Anna Harteros (Madeleine de Coigny), Jonas Kaufmann (Andrea Chénier) Photos © Wilfried Hösl / BSO |
7 avril 2017 : Magnifique spectacle consacré par le talent d’artistes d’une classe folle. Un débordement d’enthousiasme a couronné cette dernière représentation d’Andrea Chénier au Bayerische Staatsoper. Interminables rappels, joie exaltée des chanteurs, ferveur des spectateurs reconnaissant le prix de tels trésors.
Umberto Giordano consacre son opéra à ce poète français qui s’était laissé séduire par l’idéal révolutionnaire. Le triomphe de la première milanaise en 1896 fut le prélude à son succès mondial. Pourtant, une certaine frilosité à le monter s’installa au XXème siècle, certains théâtres qualifiant l’œuvre de "contre-révolutionnaire". Il fallut attendre 2009 pour que l’Opéra de Paris l’inscrive à son répertoire et 2017 pour l’Opéra de Bavière.
Autre raison majeure, cette partition d’un lyrisme torrentiel exige du héros un investissement dramatique et vocal d’une intensité inouïe. Même à sa création, le compositeur peina à trouver son interprète, et depuis, seuls les plus grands ténors s’en emparent.
Taillé sur mesure pour le rôle écrasant d’Andrea Chénier, Jonas Kaufmann vient de défier les récentes publications des déclinologues. Le ténor a retrouvé le plein épanouissement de ses aigus, ses nuances, son impact musical, et par là même, son sourire radieux. Oubliés les mauvais jours de doute, on lui souhaite la plus belle des longévités pour apprécier encore et encore la beauté poétique et les vertus héroïques de son chant : sensible "Un dì all'azzurro spazio", aérien "Ora suave" qui enfle et se colore, défiance virile dans "Si fui soldato" alors qu’il vient de se jeter au sol et divin "Come un bel dì di Maggio".

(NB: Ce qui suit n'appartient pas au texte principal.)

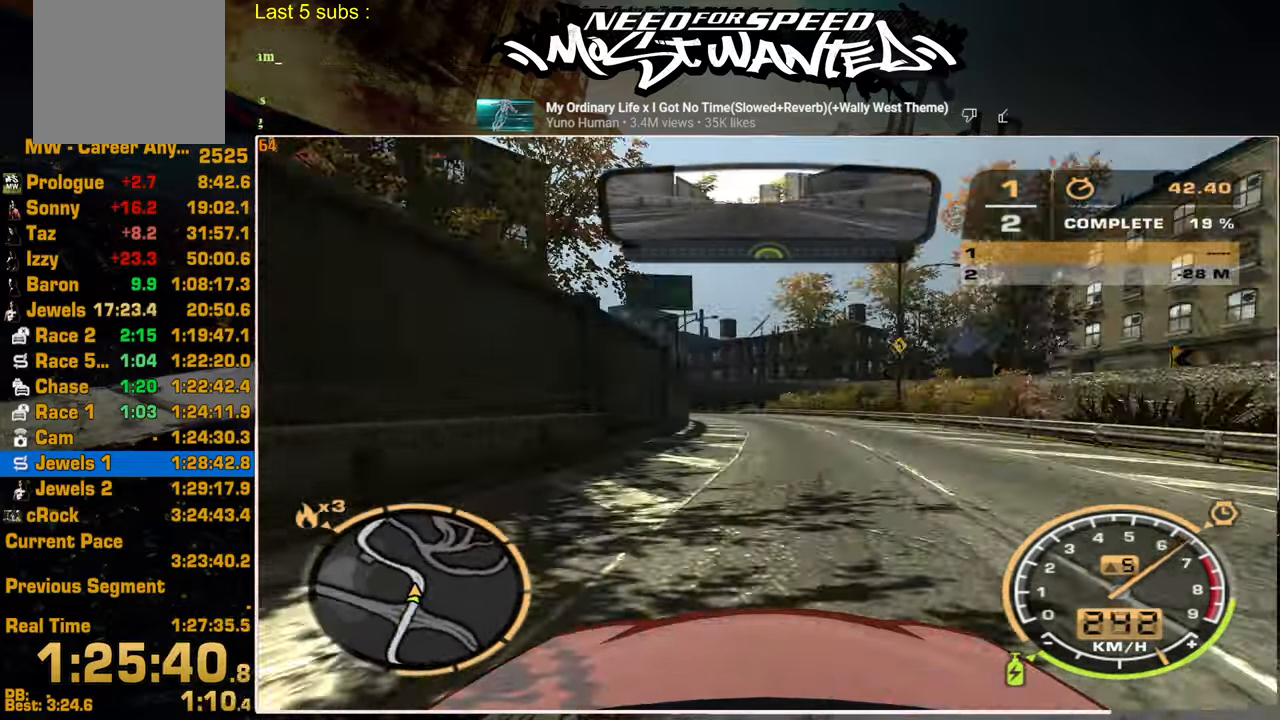
{"buttons": ["R2"], "left_stick": "center", "right_stick": "center", "events": []}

C’est l’accord parfait avec Anja Harteros. Ces deux artistes s’entendent à merveille, le plaisir et la connivence les animent. Leur duo d’amour au II embrase le public et la montée à l’échafaud conclue le spectacle en apothéose.
Sublime Madeleine de Coigny, la soprano est follement acclamée. Don d’une voix naturellement belle aux possibilités infinies. Couronné de grâce et de fragilité, son aria "La mamma morta" entrouvre le ciel. Une onde de chant qui irradie, jusqu’à l’ut glorieux.
Baryton souverain, Luca Salsi impressionne tout autant dans le rôle de Carlo Gérard. Sonore et habité, son monologue "Nemico della Patria" au III emporte une tonitruante adhésion.
Philipp Stölzl vient du cinéma, sa scénographie inventive illustre la réalité d’un monde coupé en deux que la Révolution Française va inverser. La noblesse inconséquente sur les étages supérieurs et les serviteurs réduits à l’esclavage dans des caves. Brillante reconstitution historique d’une époque avec son idéal démocratique et son tribunal révolutionnaire menant à l’échafaud.
Détails des costumes, décors somptueux, transformation astucieuse de l’espace en tableaux superposés et mobiles, mise en scène fourmillant d’idées et d’actions, travail d’acteurs irréprochable. Un très beau spectacle théâtral et lyrique dont l’intensité croissance emporte jusqu’au choc final.
Sous la baguette d'Omer Meir Wellber, l'Orchestre du Bayerische Staatsoper déploie toutes les couleurs du vérisme, de l’élégance poudrée du I aux effusions les plus extatiques du IV.
A l’occasion de cette première locale, le programme Bleu-Blanc-Rouge étoffé de 250 pages est un véritable cours d’histoire sur la Révolution Française: personnages historiques, chronologie des événements, destin et poèmes de Chénier, et textes des chants (La Marseillaise, La Carmagnole).
Andrea Chénier, Bayerische Staatsoper, 2 avril 2017
Photos BSO © Wilfried Hösl
ne pouvant aller moi meme a l'opera, j'espere de tout mon coeur qu'il y aura un dvd, ainsi que pour les maitres chanteurs de nuremberg car le live streaming etait sans le merveilleux jonas kaufmann. merci par avance et un grand bravo a ces formidables artistes.